Asteroid samples collected by University of Arizona researchers show surprising discovery

Some long-awaited surprises were revealed from some asteroid samples collected by the University of Arizona-led OSIRIS-REx mission. 

The deep dive into the sample of rocks and dust was years in the making as University of Arizona researchers had a chance to study something out of this world. 

The largest asteroid sample ever returned to Earth from the asteroid, Bennu. It's over 170 million miles away and it’s considered a near-Earth asteroid. 

Samples brought back to Earth revealed surprising secrets about the solar system's past.

"These samples are a scientific treasure trove. From the earliest stages of the formation of the solar system, these rocks formed before the earth existed," Dante S. Lauretta, a professor at the University of Arizona said.

The OSIRIS-REx mission sent a spacecraft to the asteroid Bennu nearly a decade ago, launching in 2016. 

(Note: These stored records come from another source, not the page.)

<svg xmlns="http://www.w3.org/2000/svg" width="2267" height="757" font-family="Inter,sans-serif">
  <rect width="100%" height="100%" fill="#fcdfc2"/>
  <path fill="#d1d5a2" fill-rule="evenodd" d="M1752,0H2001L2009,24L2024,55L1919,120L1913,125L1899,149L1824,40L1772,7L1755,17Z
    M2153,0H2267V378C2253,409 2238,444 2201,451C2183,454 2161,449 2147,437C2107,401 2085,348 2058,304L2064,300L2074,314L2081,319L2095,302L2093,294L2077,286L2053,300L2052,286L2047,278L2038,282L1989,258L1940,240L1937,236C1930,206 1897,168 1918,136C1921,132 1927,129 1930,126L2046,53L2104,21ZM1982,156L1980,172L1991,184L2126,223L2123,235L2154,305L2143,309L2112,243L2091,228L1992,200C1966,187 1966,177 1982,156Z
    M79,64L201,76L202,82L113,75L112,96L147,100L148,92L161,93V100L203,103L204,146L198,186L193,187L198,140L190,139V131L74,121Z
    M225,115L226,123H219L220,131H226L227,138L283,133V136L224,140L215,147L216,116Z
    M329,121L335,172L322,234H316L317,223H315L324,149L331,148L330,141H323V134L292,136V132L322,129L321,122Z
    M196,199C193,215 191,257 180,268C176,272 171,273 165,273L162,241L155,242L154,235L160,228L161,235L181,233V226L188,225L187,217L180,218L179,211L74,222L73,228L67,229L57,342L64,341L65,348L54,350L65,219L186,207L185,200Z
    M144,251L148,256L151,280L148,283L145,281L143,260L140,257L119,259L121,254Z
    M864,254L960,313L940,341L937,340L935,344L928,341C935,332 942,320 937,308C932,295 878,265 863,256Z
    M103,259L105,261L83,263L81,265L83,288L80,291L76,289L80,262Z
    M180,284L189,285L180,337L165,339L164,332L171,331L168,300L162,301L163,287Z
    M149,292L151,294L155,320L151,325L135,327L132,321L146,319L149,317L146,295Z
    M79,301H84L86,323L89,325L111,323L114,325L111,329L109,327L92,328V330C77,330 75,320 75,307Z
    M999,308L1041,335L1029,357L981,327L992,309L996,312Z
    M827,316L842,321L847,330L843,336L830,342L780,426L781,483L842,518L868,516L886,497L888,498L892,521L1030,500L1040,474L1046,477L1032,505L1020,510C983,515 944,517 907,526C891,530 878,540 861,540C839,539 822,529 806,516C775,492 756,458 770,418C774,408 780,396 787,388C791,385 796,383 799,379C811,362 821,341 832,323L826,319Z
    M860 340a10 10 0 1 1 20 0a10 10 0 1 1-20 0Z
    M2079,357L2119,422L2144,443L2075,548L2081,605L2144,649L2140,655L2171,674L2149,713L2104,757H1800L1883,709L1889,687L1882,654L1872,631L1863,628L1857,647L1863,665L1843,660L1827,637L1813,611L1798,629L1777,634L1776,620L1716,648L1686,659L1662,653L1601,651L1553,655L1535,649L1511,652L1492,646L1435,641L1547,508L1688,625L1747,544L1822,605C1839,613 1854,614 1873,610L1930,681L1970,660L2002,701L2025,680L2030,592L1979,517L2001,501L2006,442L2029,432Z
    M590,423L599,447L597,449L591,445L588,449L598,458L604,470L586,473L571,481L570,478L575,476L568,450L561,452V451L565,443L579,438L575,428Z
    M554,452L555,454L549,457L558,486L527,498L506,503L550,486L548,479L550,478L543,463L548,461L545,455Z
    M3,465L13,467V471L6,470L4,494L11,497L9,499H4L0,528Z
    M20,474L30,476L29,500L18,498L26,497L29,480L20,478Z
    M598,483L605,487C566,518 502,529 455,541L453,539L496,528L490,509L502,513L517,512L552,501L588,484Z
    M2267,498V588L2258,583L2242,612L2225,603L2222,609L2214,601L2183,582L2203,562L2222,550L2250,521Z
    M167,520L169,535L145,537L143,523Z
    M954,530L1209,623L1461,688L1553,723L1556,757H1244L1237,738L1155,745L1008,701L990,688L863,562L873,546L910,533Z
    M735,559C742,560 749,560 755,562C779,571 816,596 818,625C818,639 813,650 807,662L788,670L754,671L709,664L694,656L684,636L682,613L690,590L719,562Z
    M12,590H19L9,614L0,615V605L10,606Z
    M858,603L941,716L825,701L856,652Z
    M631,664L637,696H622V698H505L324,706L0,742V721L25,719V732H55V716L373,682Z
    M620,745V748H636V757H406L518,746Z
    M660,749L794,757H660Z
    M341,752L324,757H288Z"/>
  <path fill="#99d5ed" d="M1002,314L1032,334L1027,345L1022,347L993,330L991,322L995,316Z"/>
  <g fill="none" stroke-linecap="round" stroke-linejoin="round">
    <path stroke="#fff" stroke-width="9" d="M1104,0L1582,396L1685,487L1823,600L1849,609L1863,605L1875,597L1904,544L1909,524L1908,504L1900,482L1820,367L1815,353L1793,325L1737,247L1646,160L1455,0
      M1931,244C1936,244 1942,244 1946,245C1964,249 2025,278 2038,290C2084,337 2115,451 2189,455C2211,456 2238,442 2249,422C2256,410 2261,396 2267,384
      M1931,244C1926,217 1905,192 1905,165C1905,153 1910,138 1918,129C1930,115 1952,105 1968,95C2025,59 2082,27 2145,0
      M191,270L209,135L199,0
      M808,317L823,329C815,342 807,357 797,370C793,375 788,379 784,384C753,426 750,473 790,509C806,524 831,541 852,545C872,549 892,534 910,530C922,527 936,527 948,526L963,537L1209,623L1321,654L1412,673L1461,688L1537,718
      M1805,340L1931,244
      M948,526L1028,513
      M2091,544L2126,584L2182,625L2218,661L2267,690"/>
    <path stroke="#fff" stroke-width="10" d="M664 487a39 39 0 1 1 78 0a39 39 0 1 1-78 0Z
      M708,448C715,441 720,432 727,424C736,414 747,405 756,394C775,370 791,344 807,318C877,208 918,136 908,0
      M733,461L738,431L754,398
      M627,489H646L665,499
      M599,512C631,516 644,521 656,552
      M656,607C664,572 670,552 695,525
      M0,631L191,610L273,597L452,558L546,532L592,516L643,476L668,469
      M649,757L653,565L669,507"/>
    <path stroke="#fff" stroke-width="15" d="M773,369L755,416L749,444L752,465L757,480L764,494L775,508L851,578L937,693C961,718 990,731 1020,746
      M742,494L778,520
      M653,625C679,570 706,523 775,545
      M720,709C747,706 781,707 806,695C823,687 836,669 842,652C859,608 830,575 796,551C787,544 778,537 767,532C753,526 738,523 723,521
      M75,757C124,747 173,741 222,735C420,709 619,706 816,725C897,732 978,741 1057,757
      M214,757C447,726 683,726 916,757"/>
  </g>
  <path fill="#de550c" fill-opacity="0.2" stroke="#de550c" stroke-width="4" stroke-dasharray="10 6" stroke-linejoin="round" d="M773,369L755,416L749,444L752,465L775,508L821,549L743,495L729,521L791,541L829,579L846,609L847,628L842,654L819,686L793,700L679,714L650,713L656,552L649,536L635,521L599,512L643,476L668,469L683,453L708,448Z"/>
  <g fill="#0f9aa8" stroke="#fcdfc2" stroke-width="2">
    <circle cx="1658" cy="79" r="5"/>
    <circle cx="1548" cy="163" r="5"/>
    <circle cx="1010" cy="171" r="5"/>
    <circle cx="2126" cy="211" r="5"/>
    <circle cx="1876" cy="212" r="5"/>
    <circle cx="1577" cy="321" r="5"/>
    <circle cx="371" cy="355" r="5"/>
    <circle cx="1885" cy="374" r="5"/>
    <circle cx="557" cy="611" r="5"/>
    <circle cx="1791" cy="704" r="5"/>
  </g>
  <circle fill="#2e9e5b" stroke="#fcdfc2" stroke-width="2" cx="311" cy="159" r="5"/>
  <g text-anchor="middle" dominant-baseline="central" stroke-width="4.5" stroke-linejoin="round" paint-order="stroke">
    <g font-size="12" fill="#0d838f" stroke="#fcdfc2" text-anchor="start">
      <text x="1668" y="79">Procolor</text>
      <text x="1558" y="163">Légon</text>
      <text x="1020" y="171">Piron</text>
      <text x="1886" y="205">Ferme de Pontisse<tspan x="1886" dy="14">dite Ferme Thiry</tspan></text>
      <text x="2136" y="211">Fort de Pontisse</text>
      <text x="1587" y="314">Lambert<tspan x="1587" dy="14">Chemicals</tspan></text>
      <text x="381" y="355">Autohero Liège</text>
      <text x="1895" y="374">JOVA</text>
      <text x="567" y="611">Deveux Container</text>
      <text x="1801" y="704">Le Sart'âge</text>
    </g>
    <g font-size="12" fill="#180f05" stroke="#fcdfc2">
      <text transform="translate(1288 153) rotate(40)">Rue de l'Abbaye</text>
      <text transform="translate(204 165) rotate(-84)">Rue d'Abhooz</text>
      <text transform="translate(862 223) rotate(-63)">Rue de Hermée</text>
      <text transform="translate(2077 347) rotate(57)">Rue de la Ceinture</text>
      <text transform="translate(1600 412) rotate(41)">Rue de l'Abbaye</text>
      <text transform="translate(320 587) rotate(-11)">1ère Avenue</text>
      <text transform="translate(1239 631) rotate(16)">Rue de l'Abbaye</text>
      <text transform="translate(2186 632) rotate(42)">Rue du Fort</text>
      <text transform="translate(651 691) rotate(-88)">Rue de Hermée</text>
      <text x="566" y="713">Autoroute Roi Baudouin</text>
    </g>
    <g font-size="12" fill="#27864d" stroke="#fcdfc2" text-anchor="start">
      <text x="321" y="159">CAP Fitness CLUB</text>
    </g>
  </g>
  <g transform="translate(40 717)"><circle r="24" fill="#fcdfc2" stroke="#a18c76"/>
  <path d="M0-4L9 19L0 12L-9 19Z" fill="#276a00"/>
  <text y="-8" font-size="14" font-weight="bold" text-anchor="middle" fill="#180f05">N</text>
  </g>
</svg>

It arrived at Bennu in 2018, collected samples and just last year those samples were returned to Earth. It was only about a cup's worth of rocks but they have a story to tell. 

"The biggest surprise for me is that there are salty crusts coating a subset of the particles. We're probably pretty familiar with this in Arizona. If you have hard water, and you build up those white, crusty salts that clog your shower head and your faucets, that's the same kind of process that we're seeing on these asteroid samples. You had a salty liquid and it evaporated away and left what we call evaporite minerals behind," Lauretta said.

The rock samples have been studied under atomic microscopes at the University of Arizona and the analysis of the Bennu sample unveiled intriguing insights into the asteroid's composition and clues to the history of our solar system. Bennu was possibly once part of an ocean world.

"They're the kinds of rocks that form on the sea floor at the hydrothermal events on Earth," Lauretta said. "(They are) full of clay minerals, salts, organic compounds. So we're really peering back to the beginning of our solar system and getting a good understanding of how water and organic material formed, and then ultimately was delivered to our planet to make it the habitable world that we enjoy today."

Dozens more labs in the United States and around the world will receive portions of the Bennu sample from NASA's Johnson Space Center in Houston in the coming months for further study.